Let us consider the case where the color phosphor surface (9) is arranged to land on a corresponding stripe-shaped red phosphor pattern (9R), for example. In this case, for example, if the electron beam (8) is arranged to land exactly on the phosphor pattern (9R) through the electron beam transmission aperture (3a) of the color selection electrode (3) at room temperature, then the above-mentioned When the cathode ray tube is operated, the temperature of the color selection means increases and thermally expands, so that the electron beam transmission aperture (3a) moves in the horizontal direction indicated by the arrows (lla) and (llb) as shown by the dashed line in FIG. , the landing position of the electron beam on the phosphor surface (9) will land on a phosphor pattern of another color that is shifted from the original pattern (9R), as shown by the chain arrow. Color shift occurs. This phenomenon is particularly noticeable at the periphery of the screen where the amount of movement due to thermal expansion is large. In order to avoid such inconvenience, the distance between the electrode (3) and the fluorescent surface (9) should be adjusted according to the thermal expansion of the electrode (3) as shown by the broken line in the figure.
If the so-called bar hide moves from the initial bar high + - h to the required small bar hide h2 according to thermal expansion, that is, temperature rise, no movement will occur in the landing position on the fluorescent surface (9). You can do it like this.

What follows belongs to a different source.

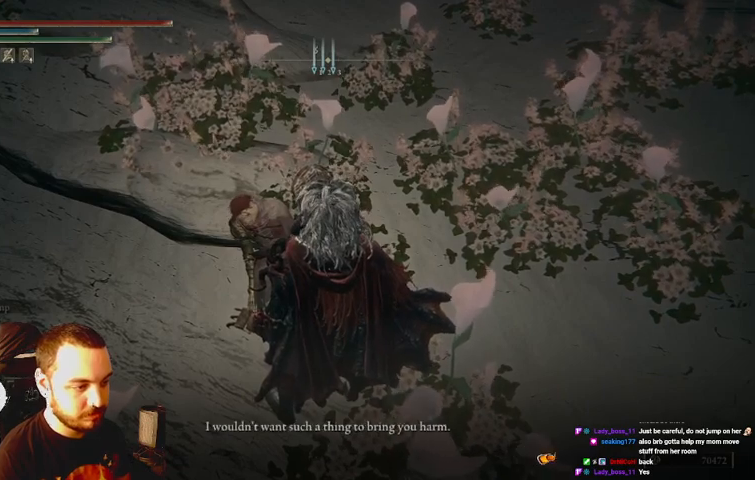
{"buttons": [], "left_stick": "center", "right_stick": "center", "events": [[67, "Y", "down"], [133, "Y", "up"], [267, "Y", "down"], [333, "Y", "up"]]}
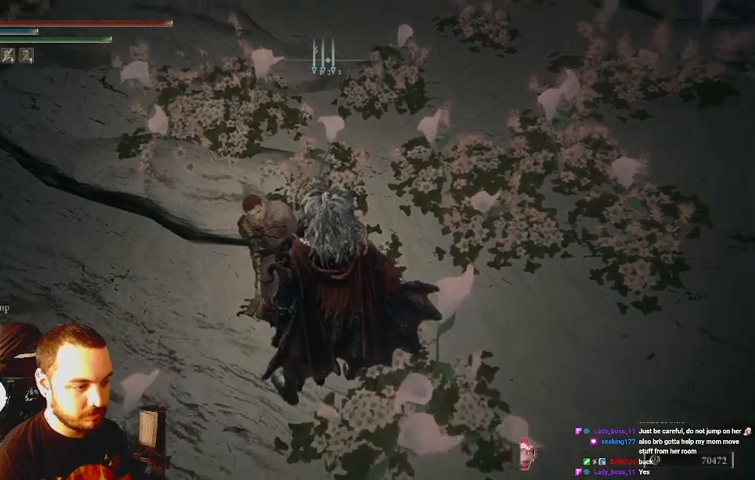
{"buttons": [], "left_stick": "center", "right_stick": "center", "events": [[400, "X", "down"], [500, "X", "up"]]}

Conventionally, as the temperature rises, the distance from the fluorescent surface,
In other words, as a method of changing barhide, in the configuration explained in FIG. There is a method of adjusting the interval.

However, in this case, since changes in the ambient temperature and changes in the temperature of the electrode (3) are not detected separately, even if the ambient temperature changes, in other words, the fluorescent surface (9) of the electrode (3) Even if there is almost no change in the relative position with respect to the fluorescent surface, there is a problem in that the distance between the fluorescent surface and the fluorescent surface may change indiscriminately, causing color shift.

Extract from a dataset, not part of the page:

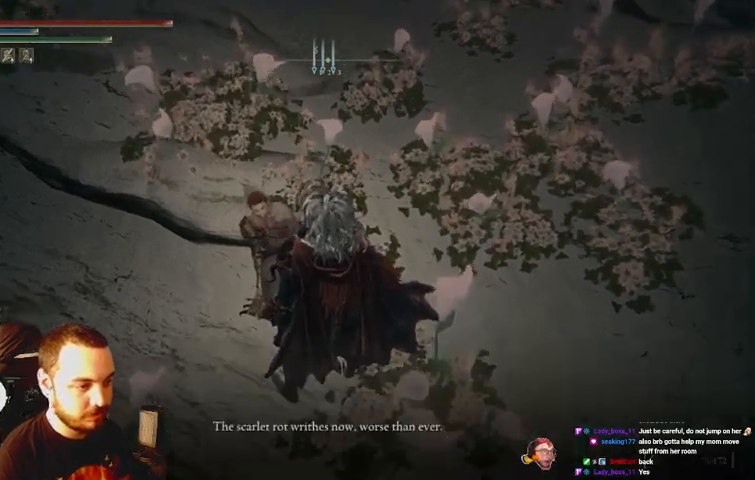
{"buttons": ["Y"], "left_stick": "center", "right_stick": "center", "events": [[67, "Y", "down"], [200, "Y", "up"], [267, "Y", "down"], [367, "Y", "up"], [467, "Y", "down"]]}
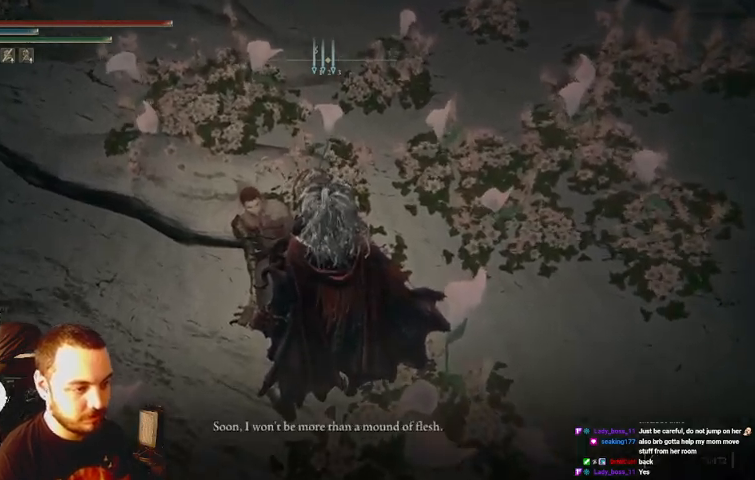
{"buttons": ["Y"], "left_stick": "center", "right_stick": "center", "events": [[33, "Y", "up"], [100, "Y", "down"], [233, "Y", "up"], [300, "Y", "down"], [400, "Y", "up"], [467, "Y", "down"]]}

[Problem that the invention seeks to solve]

The present invention effectively avoids the occurrence of vibration of the color selection electrode (3) due to external vibration such as speaker vibration, thereby solving the problem of vibration of the electron beam transmission aperture (3a), Furthermore, when a configuration is adopted to solve the problem of mislanding caused by the temperature rise of the color selection means (2) mentioned above, the function can be performed reliably.

That is, the present applicant believes that the "swaying" of the color selection electrode due to external vibrations, and therefore the "swinging" of the electron beam transmission aperture, is based on the elastic deformation vibration of the frame of the color selection electrode due to external vibrations. By investigating this, we determined the relationship between the spring constant of the spring that attaches this color selection electrode to the cathode ray tube panel and that of the frame, and developed a color cathode ray tube that solved the problem of fluctuation of the electron beam transmission aperture. was previously provided in Japanese Patent Application No. 11829/1982. Similarly, the present applicant has developed a system in which the bar hide is automatically adjusted as the temperature of the color selection electrode increases, thereby preventing the occurrence of mislanding.
Similarly, Japanese Patent Application No. 60-291434 provided a color cathode ray tube having a special function in connection with a spring for attaching a color selection electrode to a panel portion of a tube body.

For example, in each of these color cathode ray tubes, the present invention further provides respective functions, namely, prevention of fluctuation of the electron beam passage aperture and adjustment of the bar hide according to temperature rise.
To be able to do this more reliably.

[Means for solving problems]

As shown in FIGS. 1 to 3, the present invention provides a color fluorescent surface (9) formed within a panel section (1) of a cathode ray tube body, on the inner surface of the panel section (1). A color selection means (2) is mounted oppositely through springs (161) and (162), and the color selection means (2) is made of a thin metal plate in which electron beam transmission apertures are arranged and perforated. In a color cathode ray tube in which the selection electrode (3) is stretched over a frame (4), the side surface of the frame has a coefficient of thermal expansion equivalent to that of the frame, and its width is equal to the depth of this side surface of the frame. Reinforcement board (60) selected to be larger than the width
The spring constant of the frame (4) is adjusted taking into account the relationship with the spring constant of the springs (161) and (162).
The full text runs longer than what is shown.